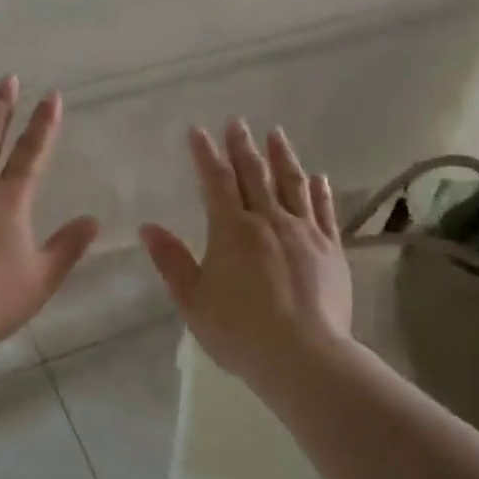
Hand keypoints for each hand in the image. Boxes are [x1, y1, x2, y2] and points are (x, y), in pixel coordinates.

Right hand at [140, 121, 352, 388]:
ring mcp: (304, 232)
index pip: (216, 181)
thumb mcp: (193, 300)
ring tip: (276, 134)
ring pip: (292, 184)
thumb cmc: (239, 331)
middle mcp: (269, 221)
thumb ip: (171, 261)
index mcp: (231, 230)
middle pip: (255, 174)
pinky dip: (319, 191)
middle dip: (242, 146)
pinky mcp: (330, 249)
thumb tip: (148, 227)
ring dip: (282, 156)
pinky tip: (318, 177)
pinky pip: (324, 211)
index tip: (198, 131)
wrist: (304, 356)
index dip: (206, 154)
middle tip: (238, 121)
######
What to do: Transcribe all of the records exactly, without reproducing their pictures.

Solution for this task:
Hand keypoints for each hand in the image. Boxes are [x1, y1, x2, y2] and points are (x, y), in pixel coordinates.

Right hand at [140, 121, 352, 388]:
ring mcp: (304, 232)
index pip: (216, 181)
thumb mcp: (193, 300)
ring tip: (276, 134)
ring pip: (292, 184)
thumb cmc: (239, 331)
middle mcp: (269, 221)
thumb ip: (171, 261)
index mcp: (231, 230)
middle pip: (255, 174)
pinky dip: (319, 191)
middle dip: (242, 146)
pinky mcp: (330, 249)
thumb tip: (148, 227)
ring dip: (282, 156)
pinky tip: (318, 177)
pinky pip: (324, 211)
index tip: (198, 131)
wrist: (304, 356)
index dip: (206, 154)
middle tip: (238, 121)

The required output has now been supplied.